Nagelkerke A, Bussink J, Mujcic H, Wouters BG, Lehmann S, Sweep FC, Span PN - Breast Cancer Res. (2013)

Bottom Line: Furthermore, hypoxic tumors are associated with a poor prognosis.A direct correlation was found between cell migration and baseline LAMP3 expression.Furthermore, moderate hypoxia (1% O2) was found to be optimal in stimulating migration of MDA-MB-231 cells. siRNA mediated knockdown of PERK, ATF4 and LAMP3 reduced migration of cells under these conditions.

View Article: PubMed Central - HTML - PubMed

ABSTRACT

Introduction: The hypoxia-inducible factor (HIF)-1 pathway can stimulate tumor cell migration and metastasis. Furthermore, hypoxic tumors are associated with a poor prognosis. Besides the HIF-1 pathway, the unfolded protein response (UPR) is also induced by hypoxic conditions.

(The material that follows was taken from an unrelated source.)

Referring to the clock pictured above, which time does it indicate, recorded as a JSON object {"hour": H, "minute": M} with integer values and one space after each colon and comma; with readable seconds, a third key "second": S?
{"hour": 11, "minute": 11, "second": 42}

The PKR-like ER kinase (PERK)/activating transcription factor 4 (ATF4)-arm of the UPR induces expression of lysosomal-associated membrane protein 3 (LAMP3), a factor that has been linked to metastasis and poor prognosis in solid tumors. In this study the role of UPR-induced LAMP3 in hypoxia-mediated migration of breast cancer cells was examined.

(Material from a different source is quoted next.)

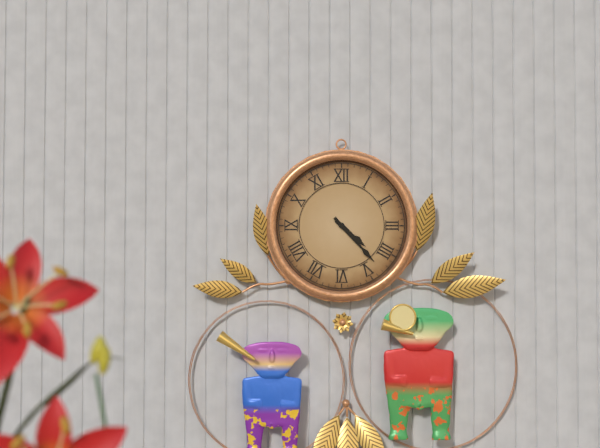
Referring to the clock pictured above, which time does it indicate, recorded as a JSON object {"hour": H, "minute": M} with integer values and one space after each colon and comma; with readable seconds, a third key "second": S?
{"hour": 4, "minute": 23}
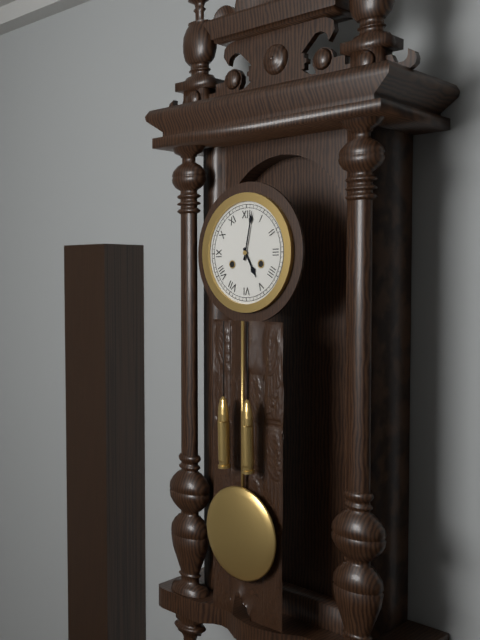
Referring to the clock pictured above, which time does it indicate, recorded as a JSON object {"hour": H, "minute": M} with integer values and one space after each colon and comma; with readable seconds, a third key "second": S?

Methods: A number of in vitro metastasis models were used to study the migration and invasion of MDA-MB-231 breast cancer cells under hypoxic conditions. PERK, ATF4 and their downstream factor LAMP3 were knocked down to examine their role in cell migration. In addition, multicellular tumor spheroids were used to study the involvement of the tumor microenvironment in invasion.

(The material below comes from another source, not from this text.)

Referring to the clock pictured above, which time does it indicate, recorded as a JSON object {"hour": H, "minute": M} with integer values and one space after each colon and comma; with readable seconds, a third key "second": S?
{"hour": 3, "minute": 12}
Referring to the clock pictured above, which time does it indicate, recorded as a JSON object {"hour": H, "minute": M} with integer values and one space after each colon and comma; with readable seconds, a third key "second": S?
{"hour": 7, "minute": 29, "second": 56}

Results: Using transwell assays, migration of different breast cancer cell lines was assessed. A direct correlation was found between cell migration and baseline LAMP3 expression. Furthermore, moderate hypoxia (1% O2) was found to be optimal in stimulating migration of MDA-MB-231 cells. siRNA mediated knockdown of PERK, ATF4 and LAMP3 reduced migration of cells under these conditions. Using gap closure assays, similar results were found. In a three-dimensional invasion assay into collagen, LAMP3 knockdown cells showed a diminished capacity to invade compared to control cells when collectively grown in multicellular spheroids.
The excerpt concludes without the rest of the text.